Directions for this task: Turn the lines of the records below into a numbered list, skipping any blank lines and leaving the pictures out. Begin at the line that contains "сталкивается с отказом" and stop after the line that contains "ب. ارزیابی مدل های CDS".

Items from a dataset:
Start of Block
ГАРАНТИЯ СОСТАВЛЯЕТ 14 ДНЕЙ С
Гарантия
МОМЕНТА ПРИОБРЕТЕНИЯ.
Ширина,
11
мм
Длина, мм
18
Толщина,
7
End of Block
Start of Block
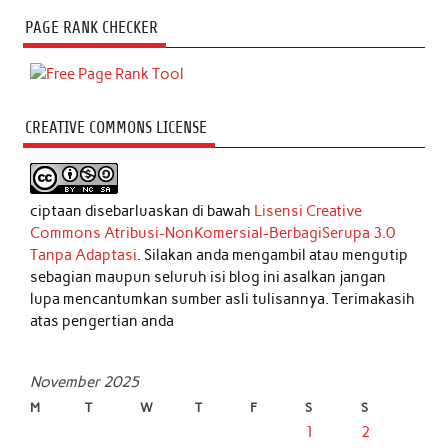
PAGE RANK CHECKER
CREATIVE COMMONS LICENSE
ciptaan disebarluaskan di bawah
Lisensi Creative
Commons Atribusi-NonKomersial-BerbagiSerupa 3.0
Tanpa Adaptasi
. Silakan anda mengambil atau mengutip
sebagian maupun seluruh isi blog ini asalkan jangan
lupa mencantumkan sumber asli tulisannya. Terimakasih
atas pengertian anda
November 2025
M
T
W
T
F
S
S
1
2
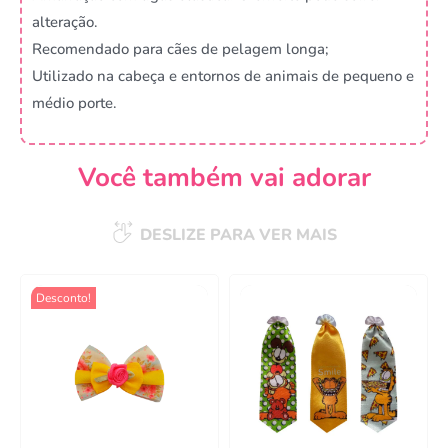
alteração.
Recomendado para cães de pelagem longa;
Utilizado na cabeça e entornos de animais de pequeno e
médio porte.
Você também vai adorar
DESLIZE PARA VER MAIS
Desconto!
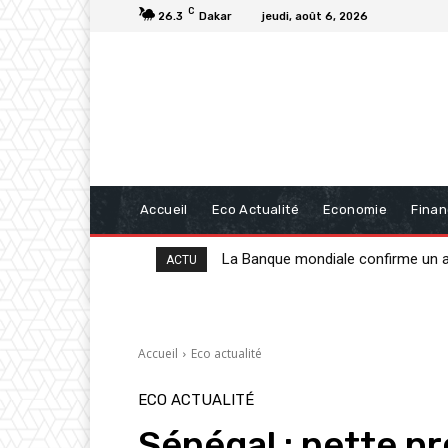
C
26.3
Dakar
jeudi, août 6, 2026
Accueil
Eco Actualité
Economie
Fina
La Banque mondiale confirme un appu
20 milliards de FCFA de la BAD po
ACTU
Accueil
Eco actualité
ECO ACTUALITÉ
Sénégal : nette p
End of Block
Start of Block
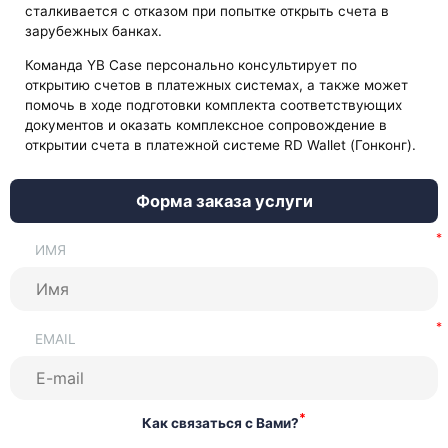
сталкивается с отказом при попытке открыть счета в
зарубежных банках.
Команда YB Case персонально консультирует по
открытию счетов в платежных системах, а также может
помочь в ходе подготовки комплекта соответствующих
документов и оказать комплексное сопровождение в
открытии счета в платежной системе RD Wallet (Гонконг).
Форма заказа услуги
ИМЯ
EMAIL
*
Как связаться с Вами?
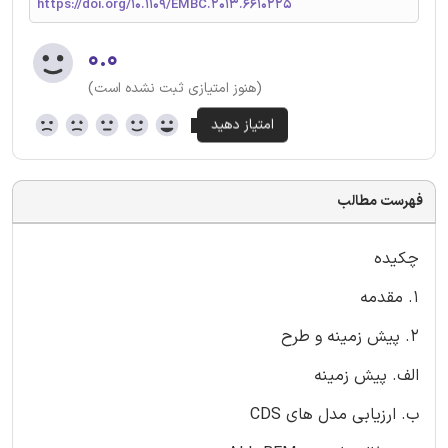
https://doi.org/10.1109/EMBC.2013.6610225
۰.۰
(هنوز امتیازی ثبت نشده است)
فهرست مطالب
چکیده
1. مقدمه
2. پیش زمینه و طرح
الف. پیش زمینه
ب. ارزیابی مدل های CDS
End of Block
Exercise response:
1. сталкивается с отказом при попытке открыть счета в
2. зарубежных банках.
3. Команда YB Case персонально консультирует по
4. открытию счетов в платежных системах, а также может
5. помочь в ходе подготовки комплекта соответствующих
6. документов и оказать комплексное сопровождение в
7. открытии счета в платежной системе RD Wallet (Гонконг).
8. Форма заказа услуги
9. ИМЯ
10. EMAIL
11. *
12. Как связаться с Вами?
13. https://doi.org/10.1109/EMBC.2013.6610225
14. ۰.۰
15. (هنوز امتیازی ثبت نشده است)
16. فهرست مطالب
17. چکیده
18. 1. مقدمه
19. 2. پیش زمینه و طرح
20. الف. پیش زمینه
21. ب. ارزیابی مدل های CDS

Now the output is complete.